[Recorded data — start]

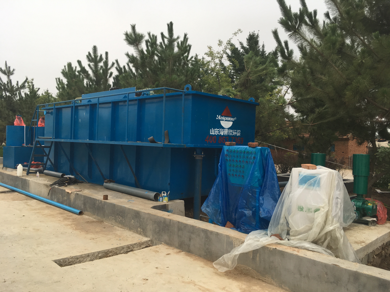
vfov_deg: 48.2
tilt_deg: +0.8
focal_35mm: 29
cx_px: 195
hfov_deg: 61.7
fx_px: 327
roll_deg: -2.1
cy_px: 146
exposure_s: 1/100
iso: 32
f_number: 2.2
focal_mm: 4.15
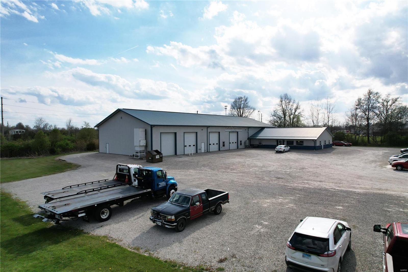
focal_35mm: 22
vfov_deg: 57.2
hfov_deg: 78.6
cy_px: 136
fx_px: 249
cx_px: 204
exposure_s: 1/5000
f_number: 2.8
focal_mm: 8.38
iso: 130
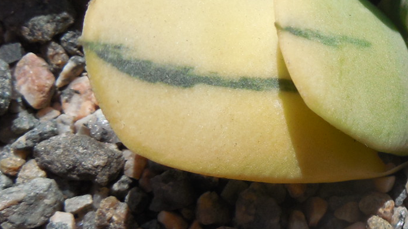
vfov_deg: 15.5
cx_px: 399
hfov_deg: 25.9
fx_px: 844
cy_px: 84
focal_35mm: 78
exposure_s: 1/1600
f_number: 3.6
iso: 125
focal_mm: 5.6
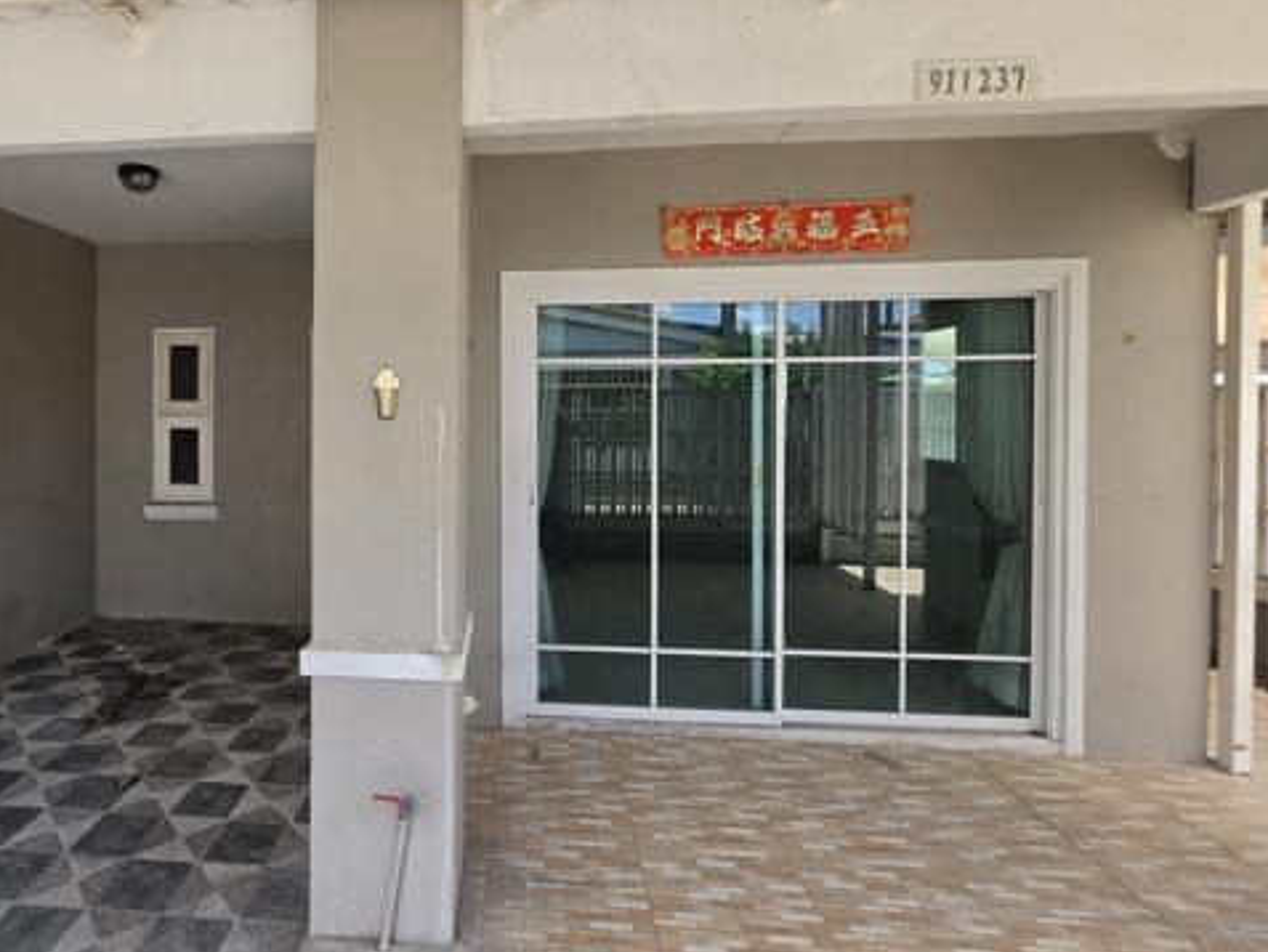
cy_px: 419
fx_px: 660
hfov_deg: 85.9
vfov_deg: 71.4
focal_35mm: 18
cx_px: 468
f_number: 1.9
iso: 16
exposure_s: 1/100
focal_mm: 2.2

[Recorded data — finish]
[Recorded data — start]

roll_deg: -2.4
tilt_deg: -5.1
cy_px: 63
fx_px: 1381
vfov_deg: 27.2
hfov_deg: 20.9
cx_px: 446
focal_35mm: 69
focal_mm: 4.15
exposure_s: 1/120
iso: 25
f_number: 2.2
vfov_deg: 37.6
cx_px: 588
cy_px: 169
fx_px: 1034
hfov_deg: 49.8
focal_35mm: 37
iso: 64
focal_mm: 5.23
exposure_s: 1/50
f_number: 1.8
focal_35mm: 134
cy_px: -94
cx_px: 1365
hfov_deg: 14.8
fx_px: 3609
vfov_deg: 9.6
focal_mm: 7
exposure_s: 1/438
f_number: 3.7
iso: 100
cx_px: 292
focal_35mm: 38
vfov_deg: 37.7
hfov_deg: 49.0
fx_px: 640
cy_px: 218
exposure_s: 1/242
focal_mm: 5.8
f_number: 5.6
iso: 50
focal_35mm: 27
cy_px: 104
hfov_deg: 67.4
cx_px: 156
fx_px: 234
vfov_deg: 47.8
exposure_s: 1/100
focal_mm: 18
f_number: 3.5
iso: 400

[Recorded data — finish]

• _Aim of the task_
Using the records above, copy word for word the line with "hfov_deg: 85.9", the line with "focal_mm: 2.2", and every line between them.

• _Answer to this task_
hfov_deg: 85.9
vfov_deg: 71.4
focal_35mm: 18
cx_px: 468
f_number: 1.9
iso: 16
exposure_s: 1/100
focal_mm: 2.2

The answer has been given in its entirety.